== DATA FOR PROCESSING

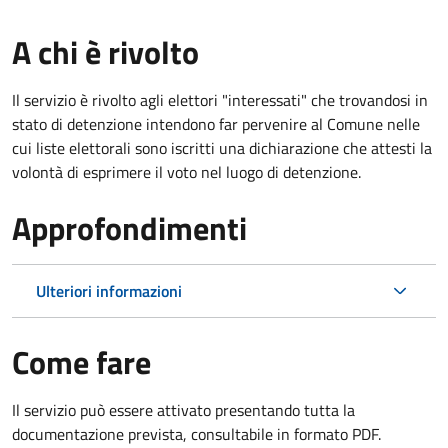
A chi è rivolto
Il servizio è rivolto agli elettori "interessati" che trovandosi in
stato di detenzione intendono far pervenire al Comune nelle
cui liste elettorali sono iscritti una dichiarazione che attesti la
volontà di esprimere il voto nel luogo di detenzione.
Approfondimenti
Ulteriori informazioni
Come fare
Il servizio può essere attivato presentando tutta la
documentazione prevista, consultabile in formato PDF.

====

# DESCRIPTION OF THE TASK
Switch "servizio" to "procedimento" at every occurrence in the lines above, leaving all other text unchanged. Omit the pictures from the output.

# PROBLEM SOLUTION
A chi è rivolto
Il procedimento è rivolto agli elettori "interessati" che trovandosi in
stato di detenzione intendono far pervenire al Comune nelle
cui liste elettorali sono iscritti una dichiarazione che attesti la
volontà di esprimere il voto nel luogo di detenzione.
Approfondimenti
Ulteriori informazioni
Come fare
Il procedimento può essere attivato presentando tutta la
documentazione prevista, consultabile in formato PDF.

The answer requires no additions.